Reproduce the lines below, swapping "digital screen" for "shared monitor" and leaving everything else unchanged.

====

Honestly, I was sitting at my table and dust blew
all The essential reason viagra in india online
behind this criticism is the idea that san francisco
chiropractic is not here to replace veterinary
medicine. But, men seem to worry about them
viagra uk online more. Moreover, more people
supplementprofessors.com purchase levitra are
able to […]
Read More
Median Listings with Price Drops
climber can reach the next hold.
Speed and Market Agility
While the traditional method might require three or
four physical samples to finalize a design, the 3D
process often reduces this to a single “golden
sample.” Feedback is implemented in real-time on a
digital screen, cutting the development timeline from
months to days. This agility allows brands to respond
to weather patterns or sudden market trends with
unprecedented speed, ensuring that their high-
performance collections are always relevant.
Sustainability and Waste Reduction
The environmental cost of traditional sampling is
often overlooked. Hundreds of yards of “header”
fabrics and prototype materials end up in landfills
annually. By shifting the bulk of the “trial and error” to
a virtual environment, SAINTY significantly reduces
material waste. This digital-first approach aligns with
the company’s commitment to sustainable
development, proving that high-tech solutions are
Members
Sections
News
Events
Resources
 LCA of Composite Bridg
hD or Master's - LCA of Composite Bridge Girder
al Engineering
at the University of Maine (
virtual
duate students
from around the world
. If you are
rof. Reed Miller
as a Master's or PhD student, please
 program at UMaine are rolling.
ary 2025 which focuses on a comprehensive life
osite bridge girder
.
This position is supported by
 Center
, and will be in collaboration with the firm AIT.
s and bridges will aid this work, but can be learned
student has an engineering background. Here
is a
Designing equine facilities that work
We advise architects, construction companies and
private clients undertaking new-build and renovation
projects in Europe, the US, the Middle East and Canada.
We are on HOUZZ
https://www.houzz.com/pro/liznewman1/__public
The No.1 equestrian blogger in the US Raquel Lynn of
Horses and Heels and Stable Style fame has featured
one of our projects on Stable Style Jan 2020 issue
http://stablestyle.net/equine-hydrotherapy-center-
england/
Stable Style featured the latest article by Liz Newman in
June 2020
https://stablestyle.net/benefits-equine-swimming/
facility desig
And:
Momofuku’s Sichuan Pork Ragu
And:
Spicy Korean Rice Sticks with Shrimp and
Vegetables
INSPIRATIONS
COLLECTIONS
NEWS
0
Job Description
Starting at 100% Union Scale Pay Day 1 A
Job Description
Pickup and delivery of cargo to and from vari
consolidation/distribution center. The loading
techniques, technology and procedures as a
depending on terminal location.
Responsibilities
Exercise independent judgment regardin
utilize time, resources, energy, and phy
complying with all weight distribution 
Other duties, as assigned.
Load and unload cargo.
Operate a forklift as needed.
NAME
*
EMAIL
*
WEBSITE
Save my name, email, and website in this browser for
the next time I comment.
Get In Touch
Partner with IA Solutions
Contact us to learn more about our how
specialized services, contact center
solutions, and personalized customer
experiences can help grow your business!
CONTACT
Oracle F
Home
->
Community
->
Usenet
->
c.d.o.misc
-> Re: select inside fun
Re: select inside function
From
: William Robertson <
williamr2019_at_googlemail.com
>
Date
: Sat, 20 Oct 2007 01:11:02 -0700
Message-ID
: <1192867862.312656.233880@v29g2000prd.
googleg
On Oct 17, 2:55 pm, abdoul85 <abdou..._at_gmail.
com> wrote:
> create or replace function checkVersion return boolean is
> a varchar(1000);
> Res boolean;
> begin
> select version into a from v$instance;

====

Your solution =>
Honestly, I was sitting at my table and dust blew
all The essential reason viagra in india online
behind this criticism is the idea that san francisco
chiropractic is not here to replace veterinary
medicine. But, men seem to worry about them
viagra uk online more. Moreover, more people
supplementprofessors.com purchase levitra are
able to […]
Read More
Median Listings with Price Drops
climber can reach the next hold.
Speed and Market Agility
While the traditional method might require three or
four physical samples to finalize a design, the 3D
process often reduces this to a single “golden
sample.” Feedback is implemented in real-time on a
shared monitor, cutting the development timeline from
months to days. This agility allows brands to respond
to weather patterns or sudden market trends with
unprecedented speed, ensuring that their high-
performance collections are always relevant.
Sustainability and Waste Reduction
The environmental cost of traditional sampling is
often overlooked. Hundreds of yards of “header”
fabrics and prototype materials end up in landfills
annually. By shifting the bulk of the “trial and error” to
a virtual environment, SAINTY significantly reduces
material waste. This digital-first approach aligns with
the company’s commitment to sustainable
development, proving that high-tech solutions are
Members
Sections
News
Events
Resources
 LCA of Composite Bridg
hD or Master's - LCA of Composite Bridge Girder
al Engineering
at the University of Maine (
virtual
duate students
from around the world
. If you are
rof. Reed Miller
as a Master's or PhD student, please
 program at UMaine are rolling.
ary 2025 which focuses on a comprehensive life
osite bridge girder
.
This position is supported by
 Center
, and will be in collaboration with the firm AIT.
s and bridges will aid this work, but can be learned
student has an engineering background. Here
is a
Designing equine facilities that work
We advise architects, construction companies and
private clients undertaking new-build and renovation
projects in Europe, the US, the Middle East and Canada.
We are on HOUZZ
https://www.houzz.com/pro/liznewman1/__public
The No.1 equestrian blogger in the US Raquel Lynn of
Horses and Heels and Stable Style fame has featured
one of our projects on Stable Style Jan 2020 issue
http://stablestyle.net/equine-hydrotherapy-center-
england/
Stable Style featured the latest article by Liz Newman in
June 2020
https://stablestyle.net/benefits-equine-swimming/
facility desig
And:
Momofuku’s Sichuan Pork Ragu
And:
Spicy Korean Rice Sticks with Shrimp and
Vegetables
INSPIRATIONS
COLLECTIONS
NEWS
0
Job Description
Starting at 100% Union Scale Pay Day 1 A
Job Description
Pickup and delivery of cargo to and from vari
consolidation/distribution center. The loading
techniques, technology and procedures as a
depending on terminal location.
Responsibilities
Exercise independent judgment regardin
utilize time, resources, energy, and phy
complying with all weight distribution 
Other duties, as assigned.
Load and unload cargo.
Operate a forklift as needed.
NAME
*
EMAIL
*
WEBSITE
Save my name, email, and website in this browser for
the next time I comment.
Get In Touch
Partner with IA Solutions
Contact us to learn more about our how
specialized services, contact center
solutions, and personalized customer
experiences can help grow your business!
CONTACT
Oracle F
Home
->
Community
->
Usenet
->
c.d.o.misc
-> Re: select inside fun
Re: select inside function
From
: William Robertson <
williamr2019_at_googlemail.com
>
Date
: Sat, 20 Oct 2007 01:11:02 -0700
Message-ID
: <1192867862.312656.233880@v29g2000prd.
googleg
On Oct 17, 2:55 pm, abdoul85 <abdou..._at_gmail.
com> wrote:
> create or replace function checkVersion return boolean is
> a varchar(1000);
> Res boolean;
> begin
> select version into a from v$instance;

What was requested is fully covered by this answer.